William Sylvis was born in Armagh, Pennsylvania, United States, on November 26, 1828, the second son of Nicholas and Maria Mott Sylvis, native-born Americans of Irish extraction who each traced their American ancestry back to the pre-revolutionary period.
Education
He had 3 months of formal schooling; he was taught to read and write by his new employer.
Career
He became a secretary of a local union, was obligated to correspond with other locals. He was an iron molder by trade and as a young man held part ownership in a foundry. In 1852 he moved to Philadelphia, where he became secretary of the iron molders' union in 1857 and, 2 years later, helped organize the Iron Molders International Union.
Sylvis led a movement of workingmen opposed to war, but when the Civil War began, he helped to recruit for the army. In 1863, elected president of the Molders Union, Sylvis almost single-handedly built it into the most significant labor organization of its time. In 1862 he undertook the first nationwide organizational drive, personally traveling over 10, 000 miles. He built the union from 2, 000 members in 15 locals with a treasury of $1, 600 to 6, 000 members, 54 locals, and $25, 000.
He insisted on centralized structure so that locals could not strike without national agreement, introduced a per capita tax to build up strike funds, issued union cards, and urged a closed shop where possible. Sylvis disliked strikes as representing too great a sacrifice but sanctioned them as a last resort. He also encouraged workers' cooperatives. He also advocated international labor cooperation and tried unsuccessfully to send a delegate to the Lausanne conference of the First International in 1867. In 1869 the NLU was represented at the annual meeting.
At the time of his death at the age of 41, he was urging the formation of a national Labor Reform party.
Achievements
Sylvis assisted in founding the National Labor Union (NLU), one of the first American union federations attempting to unite workers of various crafts into a single national organization, became its president. Besides, Sylvis is remembered as a founder of the Iron Molders' International Union. Sylvis also created the union's first national strike fund, generated by a compulsory tax upon the membership. Although the father of practical business unionism in the United States, he advocated numerous reform measures and independent political action.
Views
His chief interest remained unionism. "I love this Union cause, " he wrote, "I hold it more dear than I do my family or my life. I am willing to devote to it all that I am or have or hope for in this world. "

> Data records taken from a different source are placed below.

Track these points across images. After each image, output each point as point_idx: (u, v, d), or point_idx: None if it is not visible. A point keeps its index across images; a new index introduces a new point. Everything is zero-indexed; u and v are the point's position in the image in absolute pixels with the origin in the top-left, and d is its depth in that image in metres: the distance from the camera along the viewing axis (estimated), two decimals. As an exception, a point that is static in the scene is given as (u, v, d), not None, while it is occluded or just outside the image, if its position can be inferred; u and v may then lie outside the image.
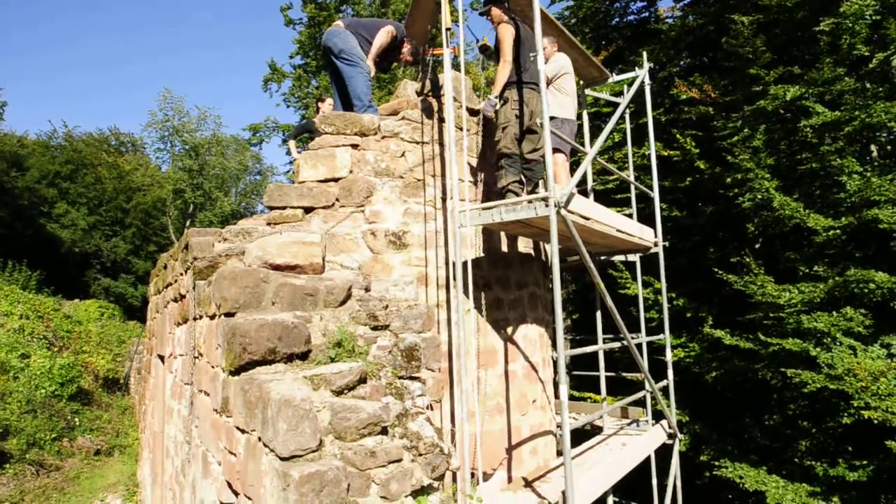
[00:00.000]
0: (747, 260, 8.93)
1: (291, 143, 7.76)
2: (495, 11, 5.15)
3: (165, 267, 6.24)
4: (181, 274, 4.79)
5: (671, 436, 6.96)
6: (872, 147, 9.00)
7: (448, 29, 4.73)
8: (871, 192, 7.73)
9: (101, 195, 28.95)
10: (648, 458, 6.84)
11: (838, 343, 7.80)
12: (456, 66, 5.04)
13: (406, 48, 5.83)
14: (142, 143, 35.18)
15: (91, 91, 75.72)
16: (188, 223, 29.65)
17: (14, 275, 17.22)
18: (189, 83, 78.80)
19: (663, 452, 7.20)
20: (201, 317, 3.90)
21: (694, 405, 9.77)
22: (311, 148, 4.79)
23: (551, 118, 4.79)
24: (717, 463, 8.97)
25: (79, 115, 71.44)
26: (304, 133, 7.37)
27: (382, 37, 5.55)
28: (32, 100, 66.53)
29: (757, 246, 9.87)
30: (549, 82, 5.48)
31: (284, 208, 4.49)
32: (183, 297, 4.72)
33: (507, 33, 4.94)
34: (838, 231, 8.08)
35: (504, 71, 4.92)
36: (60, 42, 70.98)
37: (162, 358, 6.60)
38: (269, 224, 4.44)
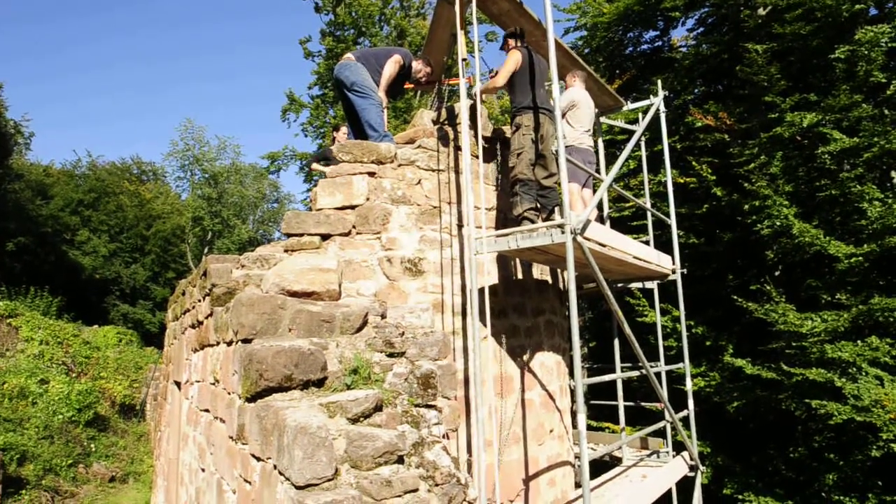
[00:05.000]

Sylvis had become an advocate of international organization of the working class through the vehicle of the International Workingmen's Association. He also declared that neither of the old political parties truly represented the interests of the working class and sought to transform the NLU into a workingmen's political party.
Personality
Sylvis had an excellent administrative abilities.
Connections
In 1851 the 23-year-old Sylvis married 15-year-old Amelia A. Thomas. The union ultimately produced three sons, who were named after contemporary heroes - Henry Clay Sylvis, Oliver Perry Sylvis, and Lewis Clark Sylvis. Following his wife's death in 1865, Sylvis remarried; he ultimately fathered a total of five children.